**ABOUT THIS EXERCISE**
Exact reproduction of every record is required, and pictures are to be excluded.

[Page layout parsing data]
· · ·
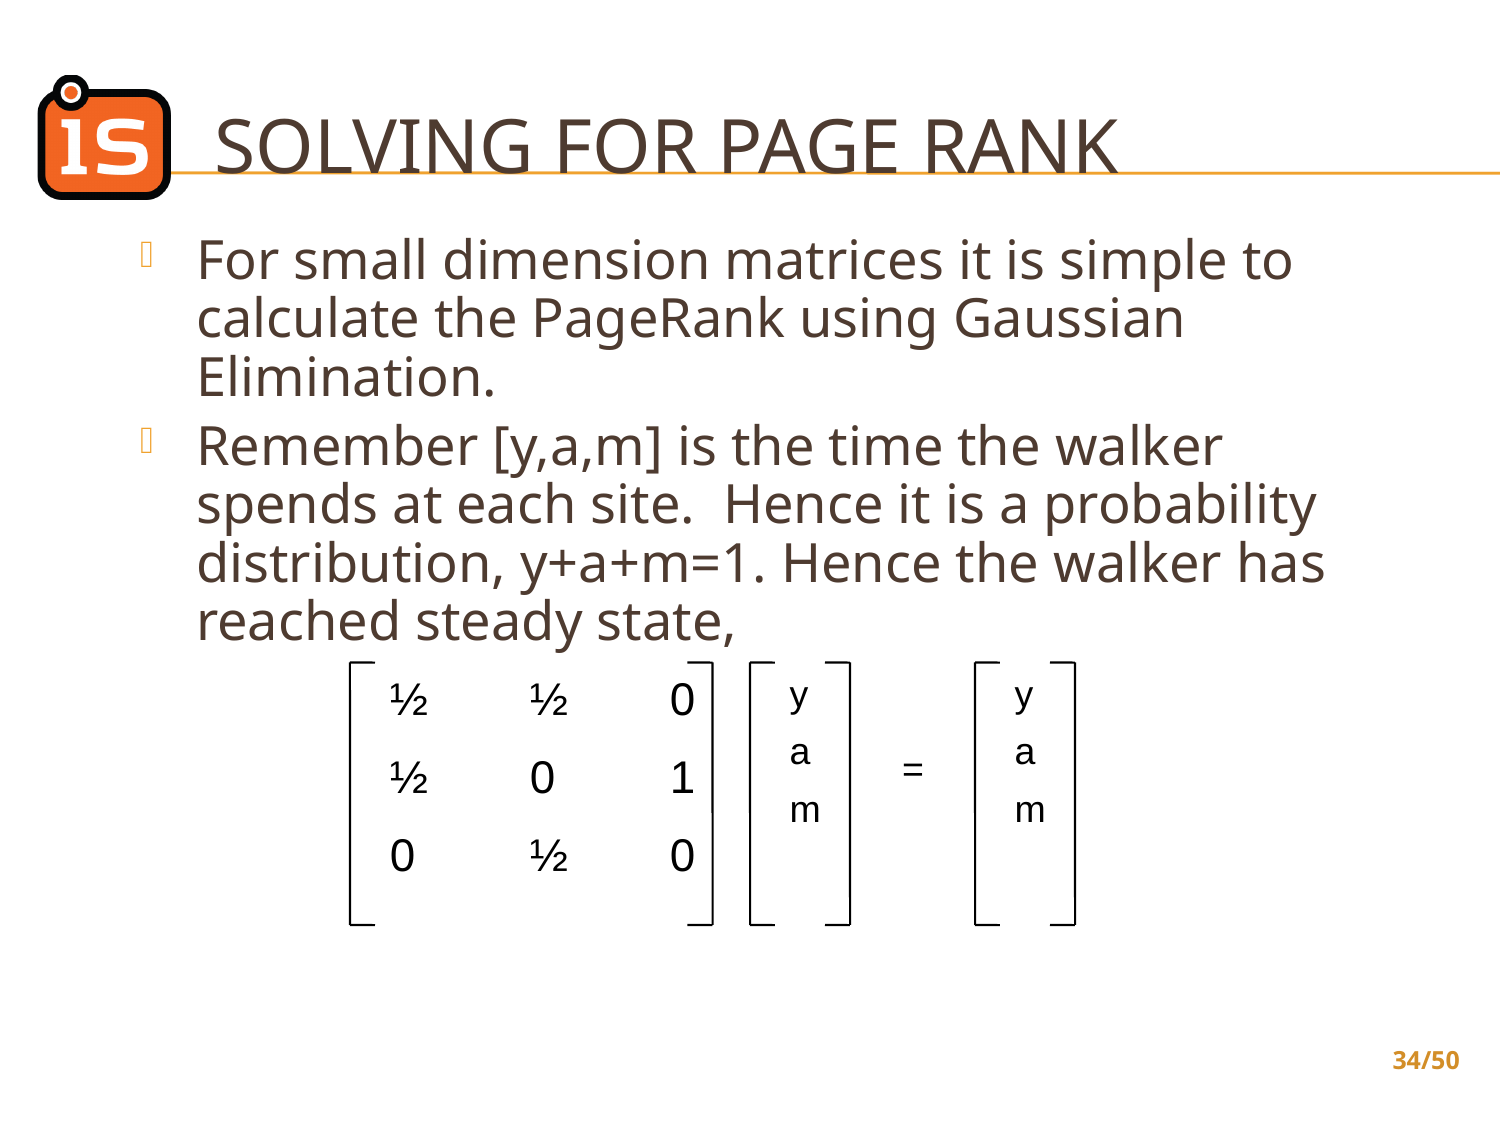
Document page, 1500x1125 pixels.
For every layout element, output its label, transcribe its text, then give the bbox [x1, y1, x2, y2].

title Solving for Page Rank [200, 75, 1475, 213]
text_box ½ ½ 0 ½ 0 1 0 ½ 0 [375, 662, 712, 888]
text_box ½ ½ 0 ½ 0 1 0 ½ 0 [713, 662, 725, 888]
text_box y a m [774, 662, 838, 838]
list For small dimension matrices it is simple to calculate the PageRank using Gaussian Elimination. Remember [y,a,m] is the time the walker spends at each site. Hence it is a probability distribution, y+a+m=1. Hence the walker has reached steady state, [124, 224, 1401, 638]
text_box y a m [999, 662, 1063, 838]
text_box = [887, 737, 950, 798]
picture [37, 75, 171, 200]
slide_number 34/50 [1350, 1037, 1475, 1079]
· · ·
**ANSWER SPACE**
Document page, 1500x1125 pixels.
For every layout element, output its label, transcribe its text, then give the bbox [x1, y1, x2, y2].

title Solving for Page Rank [200, 75, 1475, 213]
text_box ½ ½ 0 ½ 0 1 0 ½ 0 [375, 662, 712, 888]
text_box ½ ½ 0 ½ 0 1 0 ½ 0 [713, 662, 725, 888]
text_box y a m [774, 662, 838, 838]
list For small dimension matrices it is simple to calculate the PageRank using Gaussian Elimination. Remember [y,a,m] is the time the walker spends at each site. Hence it is a probability distribution, y+a+m=1. Hence the walker has reached steady state, [124, 224, 1401, 638]
text_box y a m [999, 662, 1063, 838]
text_box = [887, 737, 950, 798]
picture [37, 75, 171, 200]
slide_number 34/50 [1350, 1037, 1475, 1079]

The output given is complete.